En attendant le reçu, un avion passe au-dessus de l’appartement. Un bruit d’enfer! Il faut crier pour se parler. L’avion est si bas que l’on peut scruter la carlingue. Il rase presque le toit du bâtiment.

Oups! Combien il en passe de ces avions chaque jour? «Oh, trois à cinq. On s’habitue», répond le proprio à son retour. Le lendemain matin vers six heures : un avion, deux avions, trois avions. Durant l’après-midi : un avion, deux avions, trois avions. En soirée : un avion, deux avions, trois avions. Découragés, nous avons sauté dans nos souliers deux jours plus tard et traversé l’île pour trouver un coin paisible.

De retour au Québec, on déménage. Adieu la piste cyclable, les bois tranquilles et le silence. Mais on ne s’ennuiera pas de l’odeur de pâte et papier. «Tu vas t’habituer», disait-on à notre arrivée à Trois-Rivières. Mon conjoint oui, moi non. Après cinq ans, mon odorat fin détectait toujours l’odeur fétide. Même si elle était de moins en moins fréquente, je continuais à pester contre cette pollution olfactive.

On déménage donc dans un condo à Montréal. Pour moi, c’est un retour au bercail après une vingtaine d’années. Nous avons trouvé une rue calme, entourée d’arbres matures et près d’un parc. Loin des autoroutes, des chemins de fer et de l’aéroport.

Journée du déménagement vers 18 h: nous étions cinq, installés sur notre grande terrasse entourée d’arbres pour fêter notre retour autour d’un bon souper: Ah nooon ! Pas ce bruit-là! Un avion survolait le ciel! Juste au-dessus de nous. Tout le monde riait de ma gueule. Tout le monde connaissait l’histoire de Trogir. «Tu vas t’habituer», disaient-ils.

Pendant une semaine, j’ai boudé mon nouveau quartier. Je n’ai pas défait certaines boîtes. On redéménage aussitôt mon contrat fini, que je me répétais. Quand les avions passaient, je levais la tête, découragée: «Ça s’peut pas! Tout est si parfait à part « ça »!

Mon partenaire de vie ne dormait plus. Il devenait bougon. Nous avons commencé à dormir avec la porte jardin de la chambre fermée et le doux son du ventilateur.

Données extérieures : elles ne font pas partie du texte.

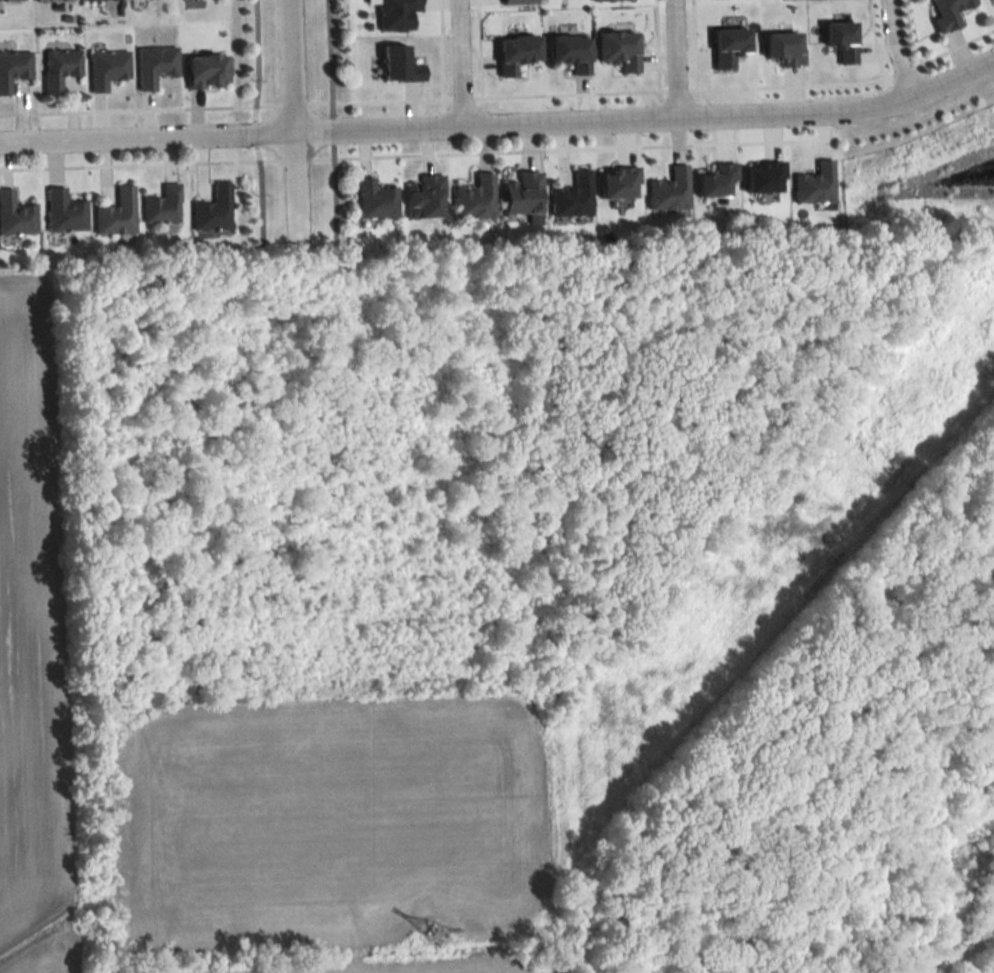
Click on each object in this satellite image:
building: (5, 0)
building: (51, 0)
building: (516, 0)
building: (606, 0)
building: (992, 2)
building: (944, 12)
building: (394, 13)
road: (907, 32)
building: (838, 37)
building: (725, 43)
building: (780, 44)
road: (874, 44)
building: (616, 46)
road: (951, 46)
road: (477, 48)
building: (568, 48)
building: (514, 49)
road: (692, 49)
road: (893, 49)
road: (655, 50)
road: (440, 55)
road: (328, 59)
road: (672, 59)
building: (398, 62)
road: (459, 63)
building: (155, 65)
building: (13, 68)
building: (59, 68)
building: (107, 68)
building: (208, 70)
road: (901, 70)
road: (789, 84)
road: (675, 88)
road: (567, 91)
road: (461, 97)
road: (378, 100)
road: (291, 101)
road: (289, 122)
road: (502, 124)
road: (331, 130)
road: (571, 149)
road: (294, 159)
road: (140, 163)
building: (762, 174)
building: (713, 179)
building: (616, 180)
building: (813, 182)
building: (668, 189)
building: (520, 192)
building: (571, 195)
building: (373, 197)
building: (424, 197)
building: (474, 197)
road: (331, 198)
building: (162, 206)
building: (214, 210)
building: (64, 212)
building: (116, 214)
building: (15, 215)
power tower: (813, 510)
crop: (31, 640)
crop: (329, 820)
power tower: (431, 930)
crop: (374, 967)

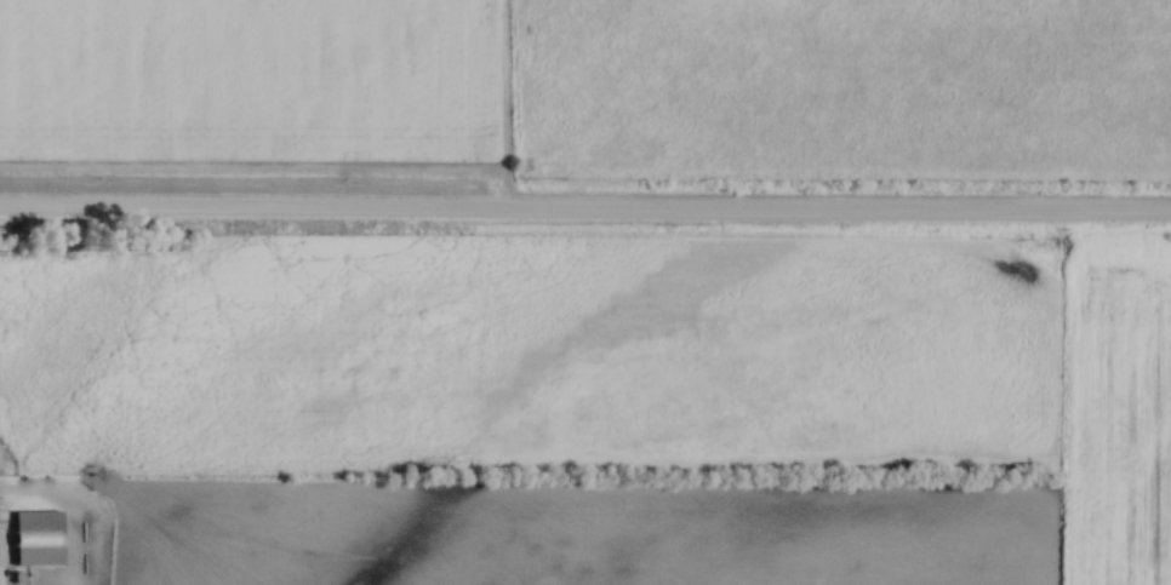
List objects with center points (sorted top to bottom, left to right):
road: (585, 217)
building: (37, 538)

Bonne nouvelle: on dort plus longtemps et plus profondément.

J’ai fini par apprivoiser ces avions. Mon beau-frère, maniaque d’aviation, devinait le type d’avion au son avant de le voir apparaître. «Chez moi (Ste-Dorothée à Laval), c’est pire. Le cottage vibre quand le « plafond » est trop bas. Des fois, on entend les mécanismes des trains d’atterrissage s’actionner.»

Je colle des noms aux avions maintenant : le gros bourdon, la p’tite fusée, la grosse libellule… J’ai appris le mot « avion » à une p’tite puce de 15 mois qui lève la tête et regarde ces gros oiseaux d’un œil émerveillé.

Des amis de l’arrondissement Villeray dorment avec le ronron du climatiseur, eux aussi à cause des avions. Un couple de retraités, installé à  Ahuntsic depuis 15 ans, endure et les avions et les vibrations des trains.

Surprise! Personne ne veut déménager. Les gens adorent leurs voisins, la facilité de déplacement et les services. Et je sens que je vais bientôt faire partie du groupe.